My grandparents, Max and Ethel Rosenberg z”l, owned a company called Sable Bay Fur. My older cousins got to work in "the shop" when they were teenagers. I have fond memories of going down to “the shop” and sorting buttons. I can still remember what the factory behind the show room looked like. There were fur pelts everywhere. As a little girl, I was confused how the minks we would see playing on the rocks at the cottage could turn into a coat. The minks were so small-how could they become a big coat?

Sable Bay Fur was located on the third floor of the Balfour Building, at the northeast corner of Spadina and Adelaide in downtown Toronto.  It was designed by Benjamin Brown and was one of his most important commissions. The building was built twelve stories high in 1930. According to the Ontario Jewish Archives: It is considered one of the finest examples of Art Deco architecture in Toronto. Initially, many Jewish garment businesses were located in the building. It currently houses offices for several graphic design and advertising firms, shops and a post office. The Balfour Building was declared a heritage building by order of City Council in July of 1989.

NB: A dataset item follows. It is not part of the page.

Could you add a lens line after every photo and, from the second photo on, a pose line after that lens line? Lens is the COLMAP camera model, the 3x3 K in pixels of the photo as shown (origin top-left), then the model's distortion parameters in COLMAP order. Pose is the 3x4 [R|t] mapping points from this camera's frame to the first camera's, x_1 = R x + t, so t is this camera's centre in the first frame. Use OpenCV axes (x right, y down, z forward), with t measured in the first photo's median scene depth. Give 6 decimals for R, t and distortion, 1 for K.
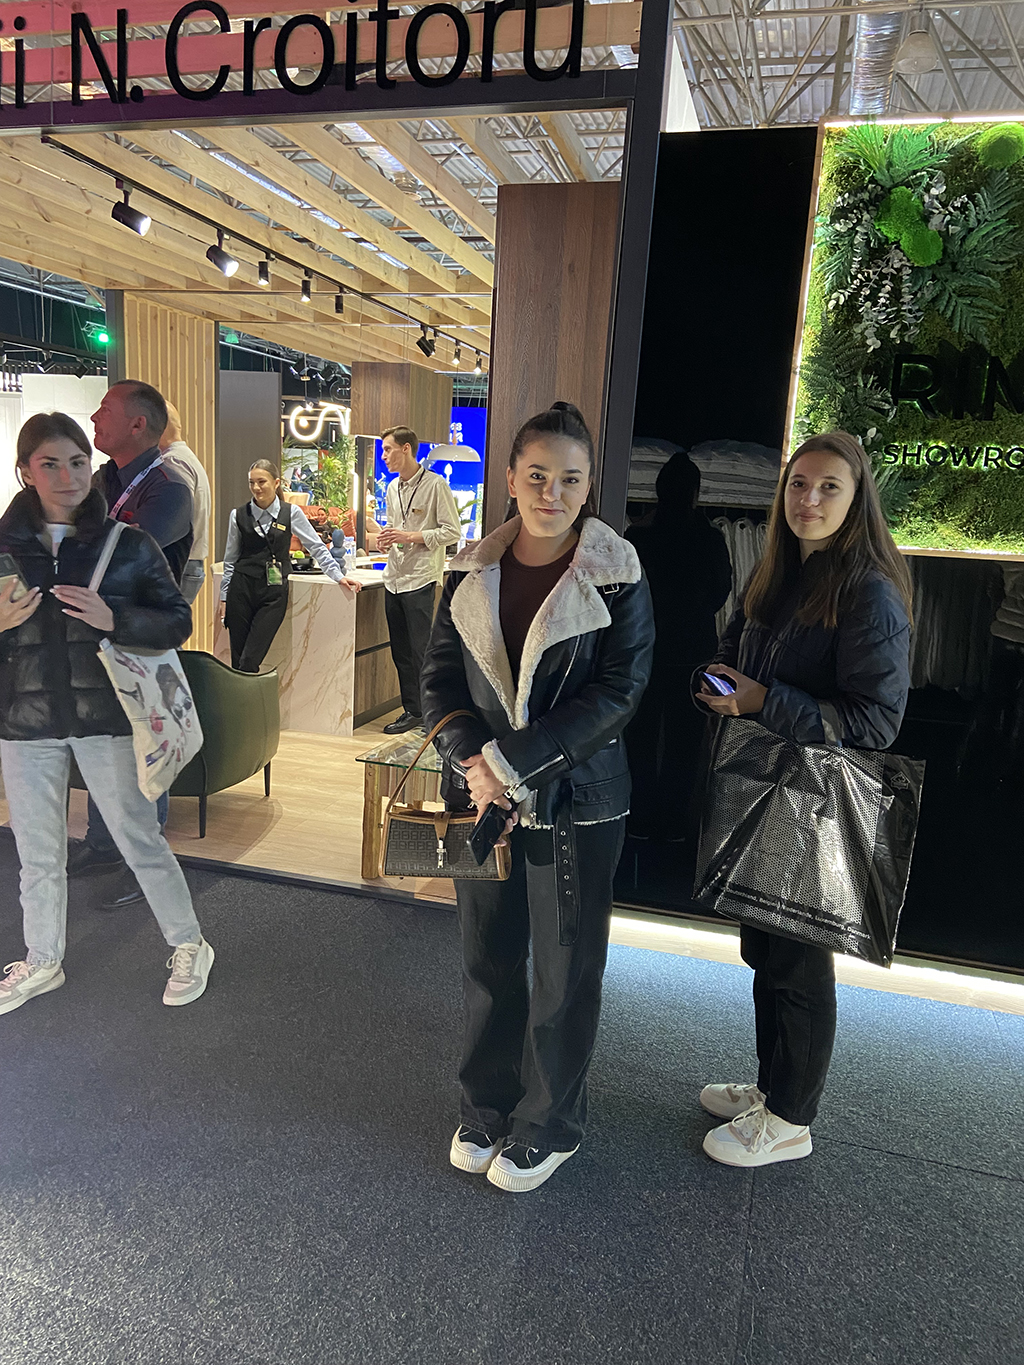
lens RADIAL K [[1048.1, 0, 490.8], [0, 1048.1, 676.5], [0, 0, 1]] dist [0.118299, -0.159350]
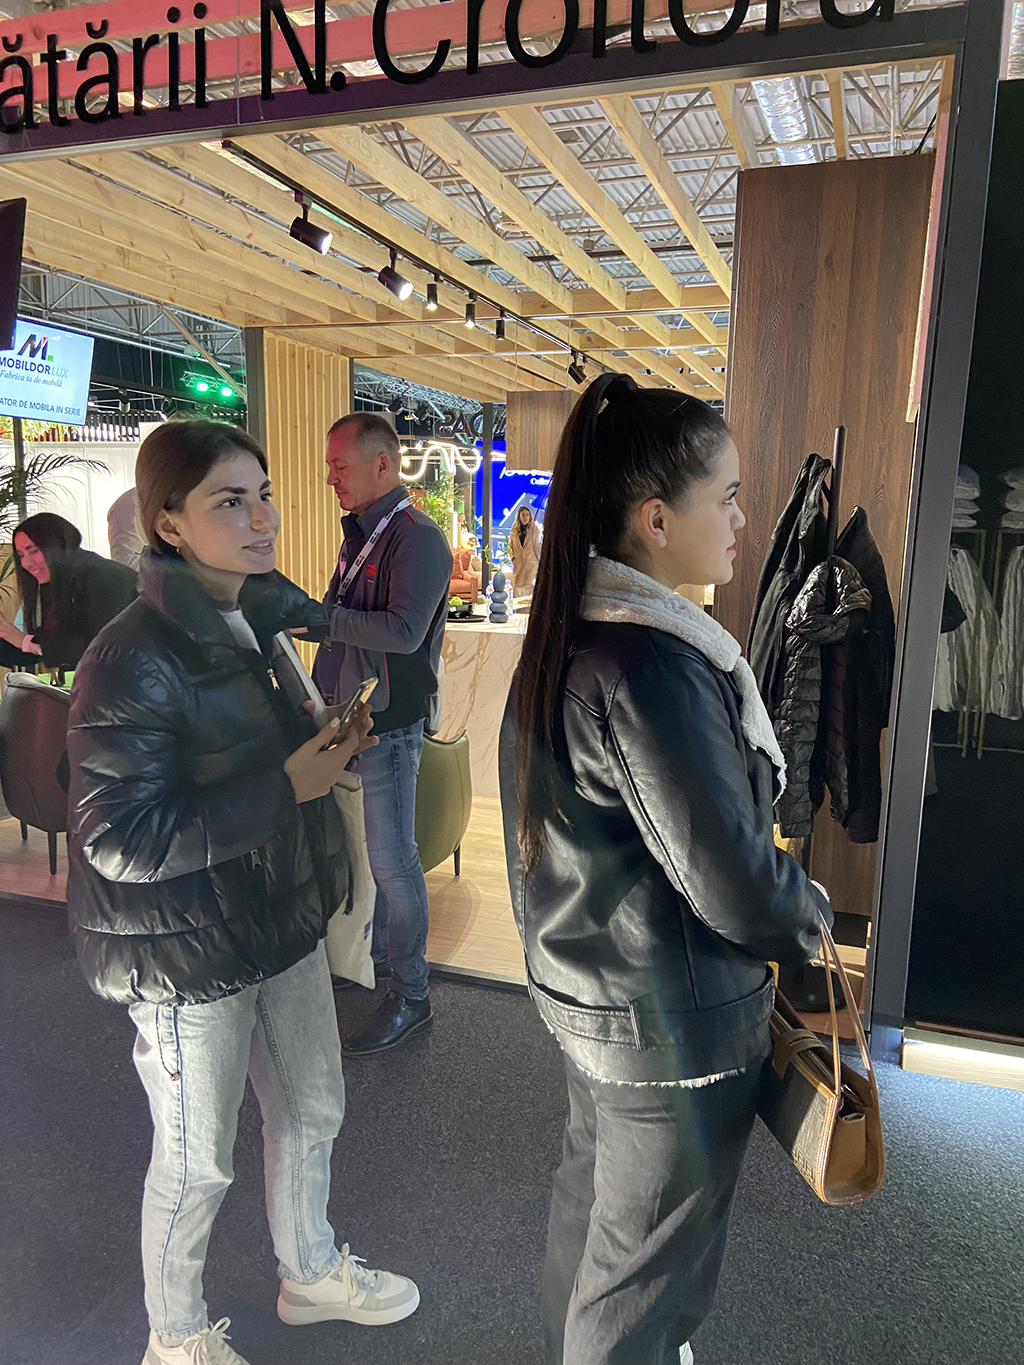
lens RADIAL K [[1048.3, 0, 512.0], [0, 1048.3, 682.5], [0, 0, 1]] dist [0.120192, -0.157034]
pose [[0.998146, -0.026000, -0.055036, -0.112469], [0.024557, 0.999341, -0.026726, -0.024690], [0.055694, 0.025325, 0.998127, 0.113994]]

I have driven past the intersection many times. And, without fail, every time I drive past,  I get annoyed that there is a Tim Horton’s at the ground level. Tim Horton’s? Really? In my humble opinion, it does not belong there. I don’t think I have actually ventured inside the building in more than 40 years.

On Tuesday, I had a couple hours to spare between two downtown appointments, so I made it my business to walk to the Balfour Building. Working at a large synagogue,  I am used to various levels of security when entering a building, but there was none, so I walked on in. The floors and the walls felt eerily familiar. I felt like I was going backwards in a time warp. As soon as I got in the elevator, that feeling evaporated. I remember the elevators being green, and very small. These elevators were spacious and had mirrors on three walls.

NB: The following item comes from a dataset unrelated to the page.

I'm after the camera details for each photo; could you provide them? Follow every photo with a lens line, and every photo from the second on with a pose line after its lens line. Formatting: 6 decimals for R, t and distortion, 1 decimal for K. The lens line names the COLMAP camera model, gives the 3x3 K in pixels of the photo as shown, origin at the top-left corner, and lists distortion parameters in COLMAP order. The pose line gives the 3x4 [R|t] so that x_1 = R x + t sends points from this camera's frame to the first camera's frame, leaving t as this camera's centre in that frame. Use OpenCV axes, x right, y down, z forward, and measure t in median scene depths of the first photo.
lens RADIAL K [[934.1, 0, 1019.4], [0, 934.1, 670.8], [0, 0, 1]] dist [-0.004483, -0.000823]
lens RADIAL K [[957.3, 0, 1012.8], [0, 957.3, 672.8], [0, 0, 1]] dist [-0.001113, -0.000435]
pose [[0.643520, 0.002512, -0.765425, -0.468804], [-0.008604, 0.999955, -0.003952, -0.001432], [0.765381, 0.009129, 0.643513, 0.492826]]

While I did not know what to expect, when I exited onto the third floor, I was aghast. There was a large empty office. Empty white cubicles. I coulds see through the class walls an empty board room with chairs around it. Because of the time of day, the light was pouring in, making the room seem ethereal. Everything was white and glowing. This was not my grandparents’ shop.

I learned from a young woman working in a different office across the hall that an accounting firm had left about three weeks prior, and she was not sure who was coming in next.

And so, I left, slightly disappointed and unsure if I did the right thing by “going back in time.”

This week we read the two final parshiyot of sefer BemidbarMatot and Masei. In the second parashah we read about journeying. Short verse after short verse, we learn that the Israelites moved from one place onward to the next. They don’t look back. They keep pushing on forward.Maybe that is what we are supposed to do?

The past has a certain draw, and the future a very different kind of velocity pulling us forward. The future will be full of self-driving cars, 3D printed food, A.I. and robots that deliver your food to your front door. That is exciting…maybe.